TASKS FOR THIS EXERCISE —
- A) Translate this sentence from the article on statelessness into Spanish: "It was all the more heartbreaking to witness since the problem could be solved."
- B) List every person mentioned by name in the article on statelessness.
- C) In the article on statelessness, copy out the passage between "In 2014, UNHCR" and "number of countries.", inclusive.

EXCERPT TO READ —
At the same time, parents deprived of a nationality often pass on the "desperate and horrific gift" of statelessness to their children, she said, describing it as an "inhumane and heartbreaking and devastating situation."
It was all the more heartbreaking to witness since the problem could be solved.
Cate Blanchett and formerly stateless refugee in Brazil, Maha Mamo show their passport during an UNHCR executive committee meeting in Geneva. AFP
"It is a man-made problem and it is solvable," she said, pointing out that states "define citizenship and so states do have the power to remove the roadblocks to citizenship for stateless people."
In 2014, UNHCR estimated there were around 10 million stateless people worldwide, but High Commissioner Filippo Grandi told journalists last week that the true numbers were unclear since many such people "are quite invisible".
Grandi told a meeting of UNHCR's Executive Committee Monday that "there have been important achievements" towards the goal of eradicating statelessness by 2024.
Over the past five years, some 220,000 stateless people have acquired a nationality thanks to concerted efforts in a number of countries.
A woman feeds her baby after their arrival from the island of Lesbos to the port of Piraeus near Athens. AFP
Sierre Leone was praised for its work to remove gender-discrimination from nationality laws and allow mothers to pass on citizenship to their children.
But Grandi cautioned that "progress is far from assured."
"Damaging forms of nationalism, and the manipulation of anti-refugee and migrant sentiment — these are powerful currents internationally that risk putting progress into reverse," he said in a statement.
Grandi stressed that solutions were urgently needed for millions without citizenship or at risk of becoming stateless, including Myanmar's Rohingya and in India's Assam.
Later on Monday, UNHCR's prestigious Nansen Award will be attributed to Kyrgyz human rights lawyer Azizbek Ashurov for helping Kyrgyzstan become the world's first country to end statelessness, working through his organisation Ferghana Valley Lawyers Without Borders (FVLWB).

RECORDS SHOWN —
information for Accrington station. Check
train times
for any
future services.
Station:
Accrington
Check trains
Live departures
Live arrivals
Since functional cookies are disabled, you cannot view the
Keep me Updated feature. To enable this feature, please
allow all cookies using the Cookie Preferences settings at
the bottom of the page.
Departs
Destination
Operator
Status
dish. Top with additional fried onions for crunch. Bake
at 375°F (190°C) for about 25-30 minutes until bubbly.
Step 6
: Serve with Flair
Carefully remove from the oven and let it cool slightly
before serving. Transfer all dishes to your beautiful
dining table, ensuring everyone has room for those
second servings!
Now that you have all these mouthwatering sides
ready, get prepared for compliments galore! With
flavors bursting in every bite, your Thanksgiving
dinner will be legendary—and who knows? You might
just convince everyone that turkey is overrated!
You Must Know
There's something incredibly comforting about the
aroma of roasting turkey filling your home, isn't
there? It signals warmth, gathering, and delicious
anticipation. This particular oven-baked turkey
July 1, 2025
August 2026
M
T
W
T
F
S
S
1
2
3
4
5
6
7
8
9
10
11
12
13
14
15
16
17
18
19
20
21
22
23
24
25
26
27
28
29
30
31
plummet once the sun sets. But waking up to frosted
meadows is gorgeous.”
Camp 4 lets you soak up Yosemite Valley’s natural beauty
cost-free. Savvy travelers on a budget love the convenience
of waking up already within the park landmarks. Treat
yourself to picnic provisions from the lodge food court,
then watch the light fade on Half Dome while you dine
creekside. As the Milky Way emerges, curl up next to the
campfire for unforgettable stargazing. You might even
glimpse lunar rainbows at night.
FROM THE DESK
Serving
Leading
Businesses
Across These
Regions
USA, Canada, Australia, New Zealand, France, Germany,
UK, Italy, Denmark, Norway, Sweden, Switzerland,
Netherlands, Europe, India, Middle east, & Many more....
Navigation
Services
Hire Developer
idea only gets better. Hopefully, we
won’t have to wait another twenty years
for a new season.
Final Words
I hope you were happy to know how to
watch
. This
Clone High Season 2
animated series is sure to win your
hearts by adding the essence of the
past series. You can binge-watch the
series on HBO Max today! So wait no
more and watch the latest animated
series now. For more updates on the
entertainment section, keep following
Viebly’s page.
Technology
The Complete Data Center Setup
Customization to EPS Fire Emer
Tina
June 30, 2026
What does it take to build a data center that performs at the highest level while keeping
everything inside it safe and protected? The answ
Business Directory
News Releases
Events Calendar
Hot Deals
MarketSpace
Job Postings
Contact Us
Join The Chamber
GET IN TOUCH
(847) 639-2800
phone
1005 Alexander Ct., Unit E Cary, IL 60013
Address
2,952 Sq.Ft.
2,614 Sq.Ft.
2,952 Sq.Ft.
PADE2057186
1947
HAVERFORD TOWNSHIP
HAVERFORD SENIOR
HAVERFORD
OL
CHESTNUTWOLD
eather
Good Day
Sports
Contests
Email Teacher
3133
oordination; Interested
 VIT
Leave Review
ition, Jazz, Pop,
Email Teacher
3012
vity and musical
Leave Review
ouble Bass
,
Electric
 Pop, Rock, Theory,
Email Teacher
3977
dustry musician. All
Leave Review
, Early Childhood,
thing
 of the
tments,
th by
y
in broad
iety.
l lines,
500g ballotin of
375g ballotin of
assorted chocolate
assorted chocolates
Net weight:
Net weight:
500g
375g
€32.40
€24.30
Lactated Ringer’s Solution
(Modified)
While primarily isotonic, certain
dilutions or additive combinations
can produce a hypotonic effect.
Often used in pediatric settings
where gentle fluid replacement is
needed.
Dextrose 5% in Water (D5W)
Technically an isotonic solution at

REPLIES —
- A) Era aún más desgarrador presenciarlo, ya que el problema tenía solución.

- B)
Cate Blanchett
Maha Mamo
Filippo Grandi
Azizbek Ashurov

- C)
In 2014, UNHCR estimated there were around 10 million stateless people worldwide, but High Commissioner Filippo Grandi told journalists last week that the true numbers were unclear since many such people "are quite invisible".
Grandi told a meeting of UNHCR's Executive Committee Monday that "there have been important achievements" towards the goal of eradicating statelessness by 2024.
Over the past five years, some 220,000 stateless people have acquired a nationality thanks to concerted efforts in a number of countries.